Question écrite n° 17959 de Mme Odette Terrade (Val-de-Marne - CRC-SPG)

publiée dans le JO Sénat du 07/04/2011 - page 848

Mme Odette Terrade attire l'attention de M. le ministre de l'éducation nationale, de la jeunesse et de la vie associative sur la scolarisation des enfants atteints d'autisme.
Seulement 20% des enfants autistes auraient aujourd'hui accès à une école ordinaire, tandis que 30% d'entre eux seraient accueillis en institut médico-éducatif ou en hôpital de jour, où l'accompagnement éducatif est rarement proposé. Il reste donc 50% des enfants autistes qui ne seraient accueillis nulle part.

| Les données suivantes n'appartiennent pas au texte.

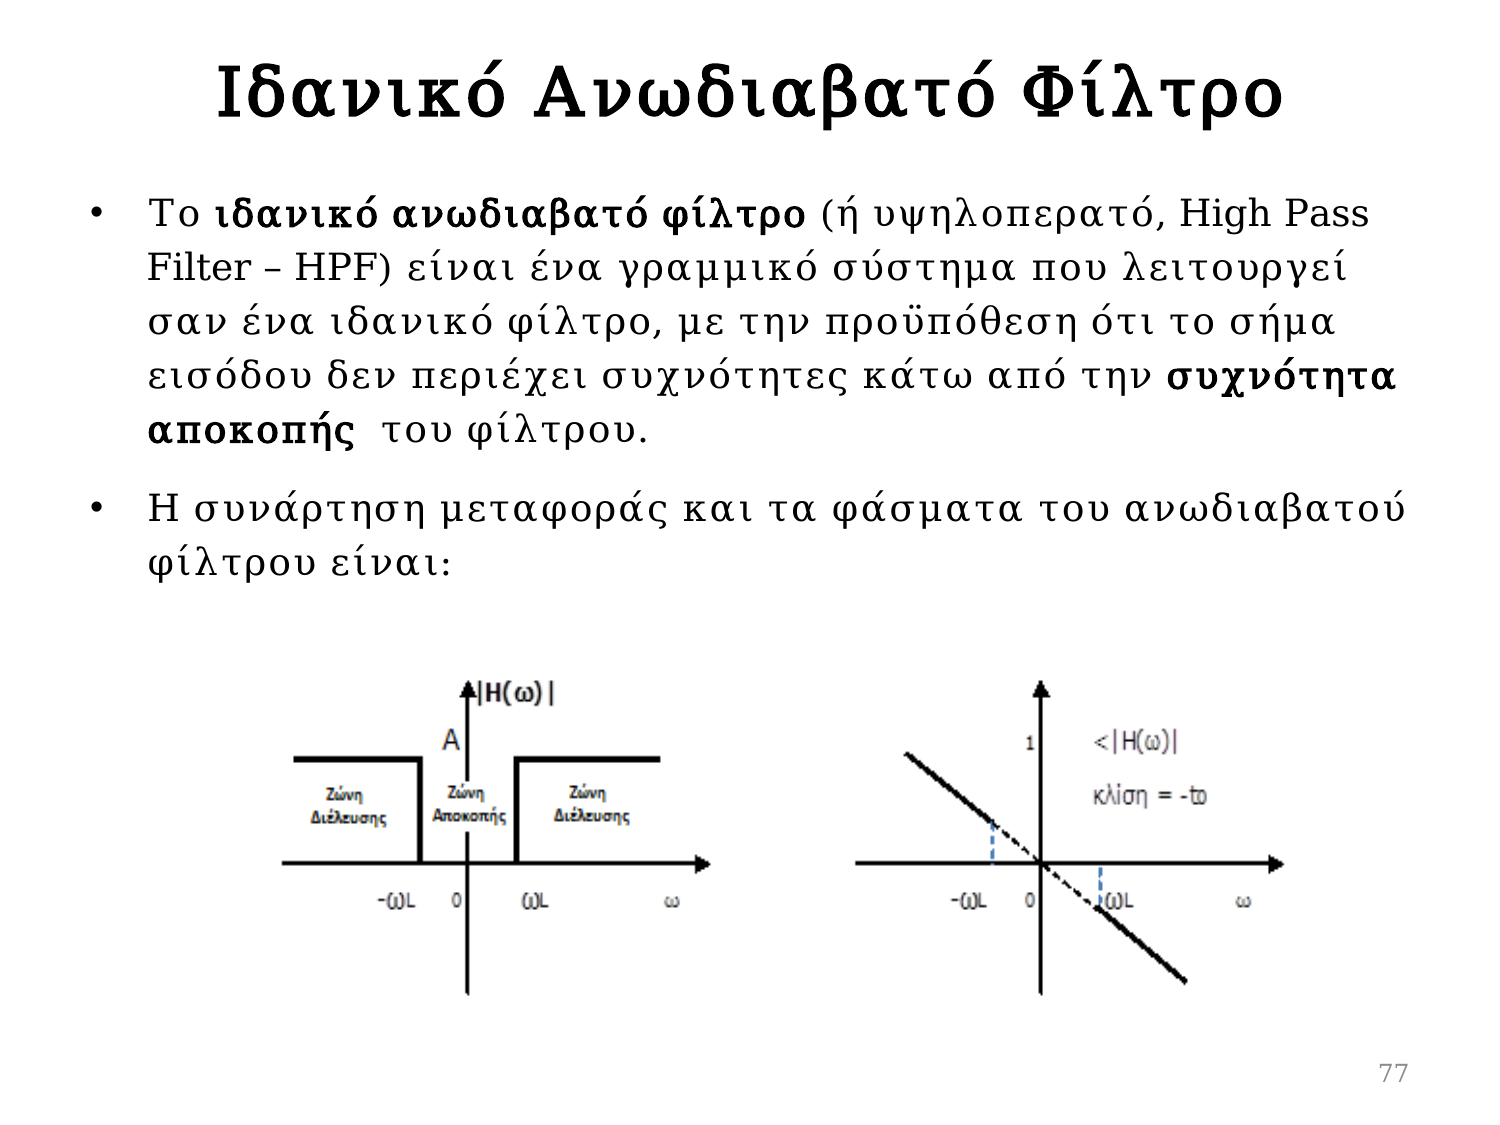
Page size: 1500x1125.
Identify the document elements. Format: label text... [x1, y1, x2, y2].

title Ιδανικό Ανωδιαβατό Φίλτρο [75, 19, 1425, 159]
picture [265, 656, 1294, 1019]
slide_number 77 [1222, 1042, 1425, 1103]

Ce chiffre est déplorable alors que la loi du 11 février 2005 reconnaît le droit pour tous les enfants à être scolarisés.
Pourtant, la réalité est toujours la même dans les faits. Trop d'enfants autistes ou présentant un handicap ne peuvent accéder à la scolarisation, faute d'écoles ou structures adaptées
Déjà hésitants, les directeurs d'écoles ou les équipes éducatives sont confrontés à une baisse continue des moyens accordés pour assurer leurs missions, ce qui se traduit par des effectifs de classe chargés, le non-remplacement des enseignants absents ou bien encore par le manque de poste d'aide à la vie scolaire.

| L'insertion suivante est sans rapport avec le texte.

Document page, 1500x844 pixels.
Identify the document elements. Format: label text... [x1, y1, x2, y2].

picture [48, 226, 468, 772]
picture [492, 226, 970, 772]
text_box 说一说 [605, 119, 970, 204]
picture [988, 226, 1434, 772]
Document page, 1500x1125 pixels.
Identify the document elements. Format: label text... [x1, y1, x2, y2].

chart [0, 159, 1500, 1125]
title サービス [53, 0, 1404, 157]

Autant d'éléments composant un parcours d'obstacle pour intégrer les enfants autistes dans des conditions acceptables dans des écoles ordinaires.
Pourtant, tous les acteurs en la matière reconnaissent les bénéfices pour ces enfants d'être scolarisés en milieu ordinaire. Les progrès et les évolutions des élèves sont alors meilleurs, la stimulation est accrue car l'enfant imite ses camarades et apprend ainsi en interaction avec eux. De plus, cet échange est aussi à double sens puisque les autres élèves sont aussi engagés dans la démarche d'acceptation et de respect de l'autre.

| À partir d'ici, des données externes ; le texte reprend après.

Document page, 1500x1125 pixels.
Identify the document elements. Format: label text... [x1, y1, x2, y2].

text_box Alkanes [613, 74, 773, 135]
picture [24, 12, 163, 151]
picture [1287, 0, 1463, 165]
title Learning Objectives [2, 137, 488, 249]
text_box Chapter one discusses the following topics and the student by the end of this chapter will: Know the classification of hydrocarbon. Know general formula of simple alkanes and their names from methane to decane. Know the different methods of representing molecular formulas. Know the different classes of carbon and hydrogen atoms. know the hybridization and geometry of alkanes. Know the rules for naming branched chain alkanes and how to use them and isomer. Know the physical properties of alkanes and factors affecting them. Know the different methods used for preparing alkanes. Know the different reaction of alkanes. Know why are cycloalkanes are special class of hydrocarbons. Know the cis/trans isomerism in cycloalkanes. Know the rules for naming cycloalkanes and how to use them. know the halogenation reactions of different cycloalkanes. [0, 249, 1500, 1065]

C'est pourquoi elle voudrait connaître les mesures envisagées pour faire réellement appliquer les dispositions de la loi du 11 février 2005.
Plus largement, elle lui demande les moyens humains et financiers accordés pour la scolarisation des élèves autistes ou en situation d'handicap à laquelle ces enfants et leurs familles ont légitimement droit.



La question a été retirée pour cause de fin de mandat.